Among the entries below, only the lines starting at the one with "## 📁 Output Files" and ending at the one with "## 📚 Resources", both included, are to be printed exactly.

PROVIDED RECORDS: Begin

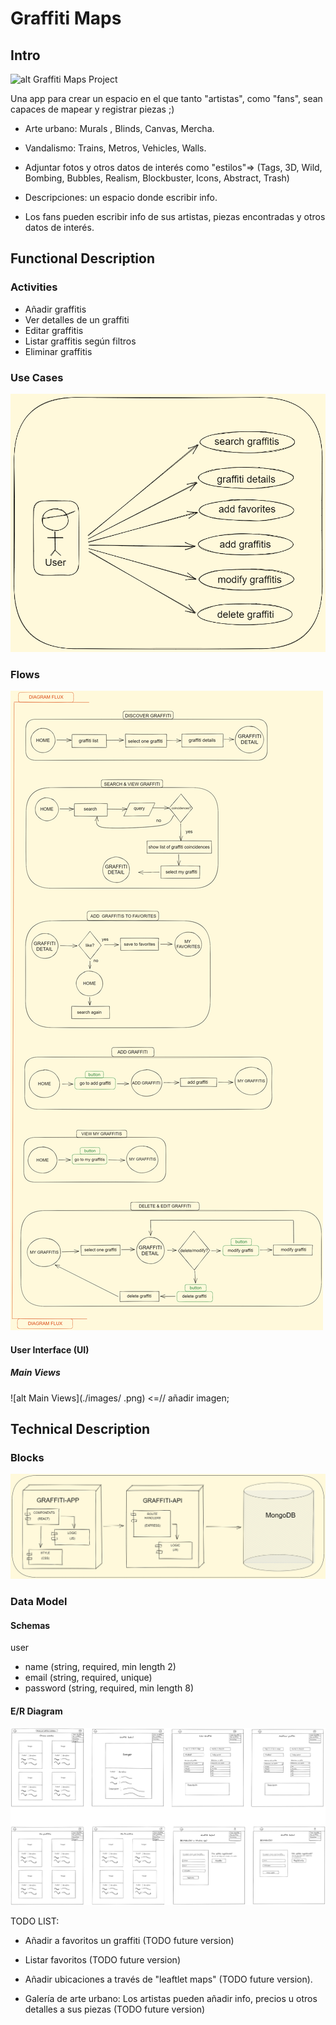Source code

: # Graffiti Maps

## Intro 

![alt Graffiti Maps Project](https://media.giphy.com/media/FNsYe52dbYLS0/giphy.gif)

Una app para crear un espacio en el que
tanto "artistas", como "fans", sean capaces de 
mapear y registrar piezas ;)

- Arte urbano: Murals , Blinds, Canvas, Mercha.
- Vandalismo: Trains, Metros, Vehicles, Walls. 

- Adjuntar fotos y otros datos de interés como 
"estilos"=> (Tags, 3D, Wild, Bombing, Bubbles, 
Realism, Blockbuster, Icons, Abstract, Trash)

- Descripciones: un espacio donde escribir info.

- Los fans pueden escribir info de sus artistas, 
piezas encontradas y otros datos de interés.

<!-- - Añadir ubicaciones a través de "leaftlet maps" (TODO future version).

- Galería de arte urbano: Los artistas pueden añadir info, precios u otros
detalles a sus piezas (TODO future version). -->


## Functional Description

### Activities

- Añadir graffitis
- Ver detalles de un graffiti
- Editar graffitis
- Listar graffitis según filtros
- Eliminar graffitis
<!-- - Añadir a favoritos un graffiti (TODO future version) -->

<!-- Encuentra, visita y comparte los graffitis de tu ciudad.
Los usuarios podrán compartir los graffitis que mas les gusten así como los suyos propios. Podrán compartir imagenes, descripciones, ubicaciones y otro tipo de información. Actualizar la información modificando sus publicaciones. -->

### Use Cases
![alt Use Cases](./images/use-cases.png)

### Flows

![alt flows](./images/flux-diagram.png)

#### User Interface (UI)

##### Main Views

![alt Main Views](./images/  .png) <=// añadir imagen;
 

 ## Technical Description

### Blocks
![alt blocks](./images/Blocks.png)
### Data Model

#### Schemas

 user
- name (string, required, min length 2)
- email (string, required, unique)
- password (string, required, min length 8)

<!-- graffiti
- user (object id)
- artist (string, not required)
- description (string, required, min/max_length 2/200)
- image (string, required)
- city (string, required)
- address (string, required)
- postalCode (string, not required)
- location (string, required)
- style (string, required, enum:['unkown', 'tags', '3d', 'bombing',   'bubbles',    'blockbuster', 'realism', 'icons', 'trash', 'abstract'],default:'unknown')
- condition (string, required, enum:['exists', 'trampled', 'cleaned up'], default:'exists') 
- spray (string, not required)
- colors ([string], not required) -->

#### E/R Diagram

![alt Database](./images/diagrama-vistas.png)

 TODO LIST:

 - Añadir a favoritos un graffiti (TODO future version)

 - Listar favoritos (TODO future version)
 
 - Añadir ubicaciones a través de "leaftlet maps" (TODO future version).

- Galería de arte urbano: Los artistas pueden añadir info, precios u otros
detalles a sus piezas (TODO future version)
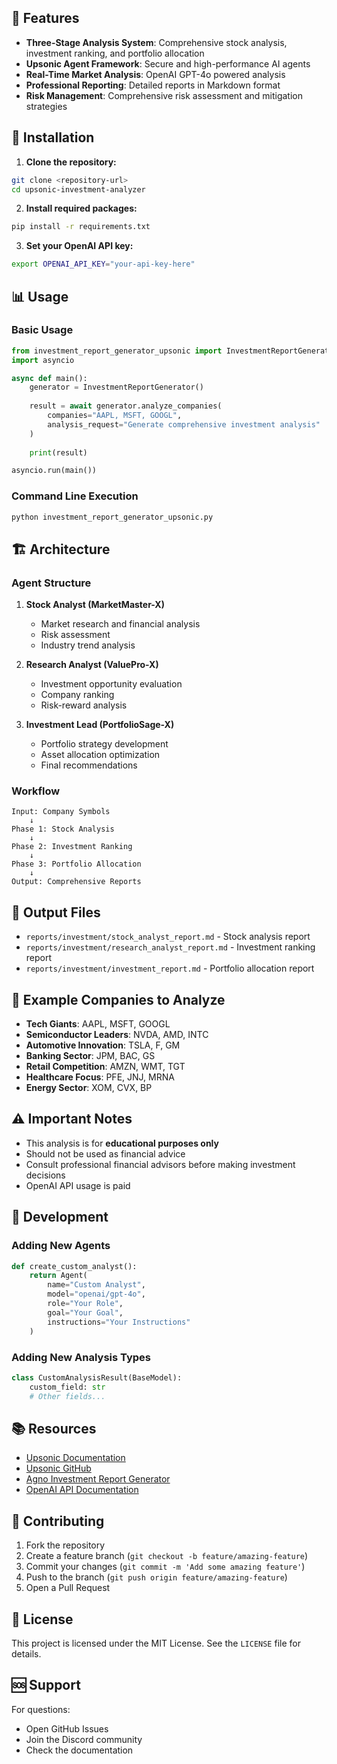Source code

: ## 🎯 Features

- **Three-Stage Analysis System**: Comprehensive stock analysis, investment ranking, and portfolio allocation
- **Upsonic Agent Framework**: Secure and high-performance AI agents
- **Real-Time Market Analysis**: OpenAI GPT-4o powered analysis
- **Professional Reporting**: Detailed reports in Markdown format
- **Risk Management**: Comprehensive risk assessment and mitigation strategies

## 🚀 Installation

1. **Clone the repository:**
```bash
git clone <repository-url>
cd upsonic-investment-analyzer
```

2. **Install required packages:**
```bash
pip install -r requirements.txt
```

3. **Set your OpenAI API key:**
```bash
export OPENAI_API_KEY="your-api-key-here"
```

## 📊 Usage

### Basic Usage

```python
from investment_report_generator_upsonic import InvestmentReportGenerator
import asyncio

async def main():
    generator = InvestmentReportGenerator()
    
    result = await generator.analyze_companies(
        companies="AAPL, MSFT, GOOGL",
        analysis_request="Generate comprehensive investment analysis"
    )
    
    print(result)

asyncio.run(main())
```

### Command Line Execution

```bash
python investment_report_generator_upsonic.py
```

## 🏗️ Architecture

### Agent Structure

1. **Stock Analyst (MarketMaster-X)**
   - Market research and financial analysis
   - Risk assessment
   - Industry trend analysis

2. **Research Analyst (ValuePro-X)**
   - Investment opportunity evaluation
   - Company ranking
   - Risk-reward analysis

3. **Investment Lead (PortfolioSage-X)**
   - Portfolio strategy development
   - Asset allocation optimization
   - Final recommendations

### Workflow

```
Input: Company Symbols
    ↓
Phase 1: Stock Analysis
    ↓
Phase 2: Investment Ranking
    ↓
Phase 3: Portfolio Allocation
    ↓
Output: Comprehensive Reports
```

## 📁 Output Files

- `reports/investment/stock_analyst_report.md` - Stock analysis report
- `reports/investment/research_analyst_report.md` - Investment ranking report
- `reports/investment/investment_report.md` - Portfolio allocation report

## 🎯 Example Companies to Analyze

- **Tech Giants**: AAPL, MSFT, GOOGL
- **Semiconductor Leaders**: NVDA, AMD, INTC
- **Automotive Innovation**: TSLA, F, GM
- **Banking Sector**: JPM, BAC, GS
- **Retail Competition**: AMZN, WMT, TGT
- **Healthcare Focus**: PFE, JNJ, MRNA
- **Energy Sector**: XOM, CVX, BP

## ⚠️ Important Notes

- This analysis is for **educational purposes only**
- Should not be used as financial advice
- Consult professional financial advisors before making investment decisions
- OpenAI API usage is paid

## 🔧 Development

### Adding New Agents

```python
def create_custom_analyst():
    return Agent(
        name="Custom Analyst",
        model="openai/gpt-4o",
        role="Your Role",
        goal="Your Goal",
        instructions="Your Instructions"
    )
```

### Adding New Analysis Types

```python
class CustomAnalysisResult(BaseModel):
    custom_field: str
    # Other fields...
```

## 📚 Resources

- [Upsonic Documentation](https://docs.upsonic.ai/)
- [Upsonic GitHub](https://github.com/Upsonic/Upsonic)
- [Agno Investment Report Generator](https://docs.agno.com/examples/use-cases/workflows/investment-report-generator)
- [OpenAI API Documentation](https://platform.openai.com/docs)

## 🤝 Contributing

1. Fork the repository
2. Create a feature branch (`git checkout -b feature/amazing-feature`)
3. Commit your changes (`git commit -m 'Add some amazing feature'`)
4. Push to the branch (`git push origin feature/amazing-feature`)
5. Open a Pull Request

## 📄 License

This project is licensed under the MIT License. See the `LICENSE` file for details.

## 🆘 Support

For questions:
- Open GitHub Issues
- Join the Discord community
- Check the documentation


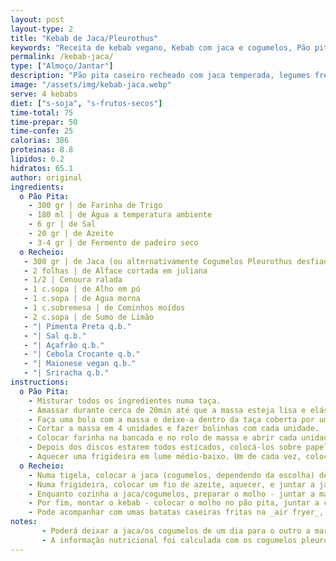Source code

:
 ```yaml
---
layout: post
layout-type: 2
title: "Kebab de Jaca/Pleurothus"
keywords: "Receita de kebab vegano, Kebab com jaca e cogumelos, Pão pita caseiro, Kebab vegano fácil, Como fazer kebab sem carne, Kebab vegano, Pão pita caseiro, Recheio de jaca, Receita vegana fácil, Kebab com cogumelos, Receita de kebab vegano com jaca e pão pita, Como fazer pão pita caseiro fácil, Kebab de cogumelos pleurothus e legumes frescos, Recheio vegano para kebab com jaca marinada, Receita saudável e sem soja de kebab vegano, Kebab sem carne com maionese picante e vegetais, Receita completa de pão pita com recheio vegano, Jaca em receitas veganas, Cogumelos pleurothus marinados, Pão pita na frigideira, Prato principal vegano, Snack vegano saudável, Comida de rua plant-based, Marinada para recheio de kebab, Legumes frescos em receitas vegan, Maionese vegana com sriracha, Receita económica sem glúten"
permalink: /kebab-jaca/
type: ["Almoço/Jantar"]
description: "Pão pita caseiro recheado com jaca temperada, legumes frescos e maionese picante"
image: "/assets/img/kebab-jaca.webp"
serve: 4 kebabs
diet: ["s-soja", "s-frutos-secos"]
time-total: 75
time-prepar: 50
time-confe: 25
calorias: 386
proteinas: 8.8
lipidos: 6.2
hidratos: 65.1
author: original
ingredients: 
  o Pão Pita:
    - 300 gr | de Farinha de Trigo
    - 180 ml | de Água a temperatura ambiente
    - 6 gr | de Sal
    - 20 gr | de Azeite
    - 3-4 gr | de Fermento de padeiro seco
  o Recheio:
   - 300 gr | de Jaca (ou alternativamente Cogumelos Pleurothus desfiados)
   - 2 folhas | de Alface cortada em juliana
   - 1/2 | Cenoura ralada
   - 1 c.sopa | de Alho em pó
   - 1 c.sopa | de Água morna
   - 1 c.sobremesa | de Cominhos moídos
   - 2 c.sopa | de Sumo de Limão
   - "| Pimenta Preta q.b."
   - "| Sal q.b."
   - "| Açafrão q.b."
   - "| Cebola Crocante q.b."
   - "| Maionese vegan q.b."
   - "| Sriracha q.b."
instructions:
  o Pão Pita:
    - Misturar todos os ingredientes numa taça.
    - Amassar durante cerca de 20min até que a massa esteja lisa e elástica.
    - Faça uma bola com a massa e deixe-a dentro da taça coberta por um pano. Deixar levedar por cerca de 1H, até que duplique de tamanho.
    - Cortar a massa em 4 unidades e fazer bolinhas com cada unidade.
    - Colocar farinha na bancada e no rolo de massa e abrir cada unidade em discos redondos e finos.
    - Depois dos discos estarem todos esticados, colocá-los sobre papel vegetal, cobrir com um pano e deixar repousar por 30min.
    - Aquecer uma frigideira em lume médio-baixo. Um de cada vez, colocar um disco na frigideira durante, aproximadamente, 30seg (ou até surgirem bolhinhas) e virar. Deixar 30seg do outro lado. Repetir o processo para cada um dos discos. Reservar
  o Recheio:
    - Numa tigela, colocar a jaca (cogumelos, dependendo da escolha) desfiada(o) juntamente com todos os temperos e misturar muito bem
    - Numa frigideira, colocar um fio de azeite, aquecer, e juntar a jaca/cogumelos temparados durante 5 minutos, mexendo de vez em quando.
    - Enquanto cozinha a jaca/cogumelos, preparar o molho - juntar a maionese com um fio de sriracha (conforme o seu gosto).
    - Por fim, montar o kebab - colocar o molho no pão pita, juntar a cenoura, a alface, a jaca/cogumelos, e finalizar com cebola crocante. Fechar o pão e está pronto a servir.
    - Pode acompanhar com umas batatas caseiras fritas na _air fryer_, por exemplo.
notes:
       - Poderá deixar a jaca/os cogumelos de um dia para o outro a marinar nos temperos, para potenciar ainda mais o sabor.
       - A informação nutricional foi calculada com os cogumelos pleurothus.
---
```

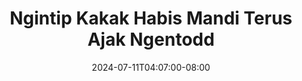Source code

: --- 
title: "Ngintip Kakak Habis Mandi Terus Ajak Ngentodd"
description: "streaming  video bokep Ngintip Kakak Habis Mandi Terus Ajak Ngentodd telegram    "
date: 2024-07-11T04:07:00-08:00
file_code: "pyuksqtxpz3j"
draft: false
cover: "dyy8b6yg4kybjzqi.jpg"
tags: ["Ngintip", "Kakak", "Habis", "Mandi", "Terus", "Ajak", "Ngentodd", "bokep-indo", "bokep-viral", "bokep-ig"]
length: 490
fld_id: "1235893"
foldername: "Asupan Ngintip"
categories: ["Asupan Ngintip"]
views: 341
---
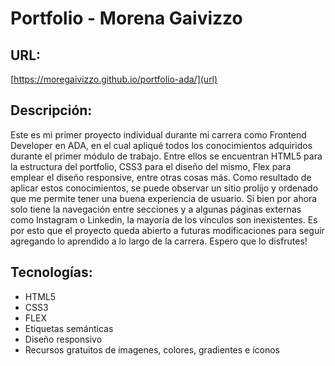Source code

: # Portfolio - Morena Gaivizzo

## URL: 
[https://moregaivizzo.github.io/portfolio-ada/](url)

## Descripción:
Este es mi primer proyecto individual durante mi carrera como Frontend Developer en ADA, en el cual apliqué todos los conocimientos adquiridos durante el primer módulo de trabajo. Entre ellos se encuentran HTML5 para la estructura del portfolio, CSS3 para el diseño del mismo, Flex para emplear el diseño responsive, entre otras cosas más. 
Como resultado de aplicar estos conocimientos, se puede observar un sitio prolijo y ordenado que me permite tener una buena experiencia de usuario. Si bien por ahora solo tiene la navegación entre secciones y a algunas páginas externas como Instagram o Linkedin, la mayoría de los vínculos son inexistentes.
Es por esto que el proyecto queda abierto a futuras modificaciones para seguir agregando lo aprendido a lo largo de la carrera. Espero que lo disfrutes!


## Tecnologías:
- HTML5
- CSS3
- FLEX
- Etiquetas semánticas
- Diseño responsivo
- Recursos gratuitos de imagenes, colores, gradientes e íconos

PROVIDED RECORDS: End

ANSWER TO THE PROBLEM:
## 📁 Output Files

- `reports/investment/stock_analyst_report.md` - Stock analysis report
- `reports/investment/research_analyst_report.md` - Investment ranking report
- `reports/investment/investment_report.md` - Portfolio allocation report

## 🎯 Example Companies to Analyze

- **Tech Giants**: AAPL, MSFT, GOOGL
- **Semiconductor Leaders**: NVDA, AMD, INTC
- **Automotive Innovation**: TSLA, F, GM
- **Banking Sector**: JPM, BAC, GS
- **Retail Competition**: AMZN, WMT, TGT
- **Healthcare Focus**: PFE, JNJ, MRNA
- **Energy Sector**: XOM, CVX, BP

## ⚠️ Important Notes

- This analysis is for **educational purposes only**
- Should not be used as financial advice
- Consult professional financial advisors before making investment decisions
- OpenAI API usage is paid

## 🔧 Development

### Adding New Agents

```python
def create_custom_analyst():
    return Agent(
        name="Custom Analyst",
        model="openai/gpt-4o",
        role="Your Role",
        goal="Your Goal",
        instructions="Your Instructions"
    )
```

### Adding New Analysis Types

```python
class CustomAnalysisResult(BaseModel):
    custom_field: str
    # Other fields...
```

## 📚 Resources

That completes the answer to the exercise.